Gather every line from the listing below that contains the word "биле".

*** Data supplied

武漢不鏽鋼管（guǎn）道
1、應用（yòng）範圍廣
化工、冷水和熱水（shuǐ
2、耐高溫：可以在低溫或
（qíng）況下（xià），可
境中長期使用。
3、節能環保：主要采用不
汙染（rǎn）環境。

******
*** Data supplied

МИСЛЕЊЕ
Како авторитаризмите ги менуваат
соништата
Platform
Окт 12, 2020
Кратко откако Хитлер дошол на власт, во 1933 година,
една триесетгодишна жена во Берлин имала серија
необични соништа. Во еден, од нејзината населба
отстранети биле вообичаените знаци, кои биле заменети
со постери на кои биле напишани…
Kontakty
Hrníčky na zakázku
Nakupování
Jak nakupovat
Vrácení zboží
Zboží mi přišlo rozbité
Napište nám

******

Answer to this exercise:
отстранети биле вообичаените знаци, кои биле заменети
со постери на кои биле напишани…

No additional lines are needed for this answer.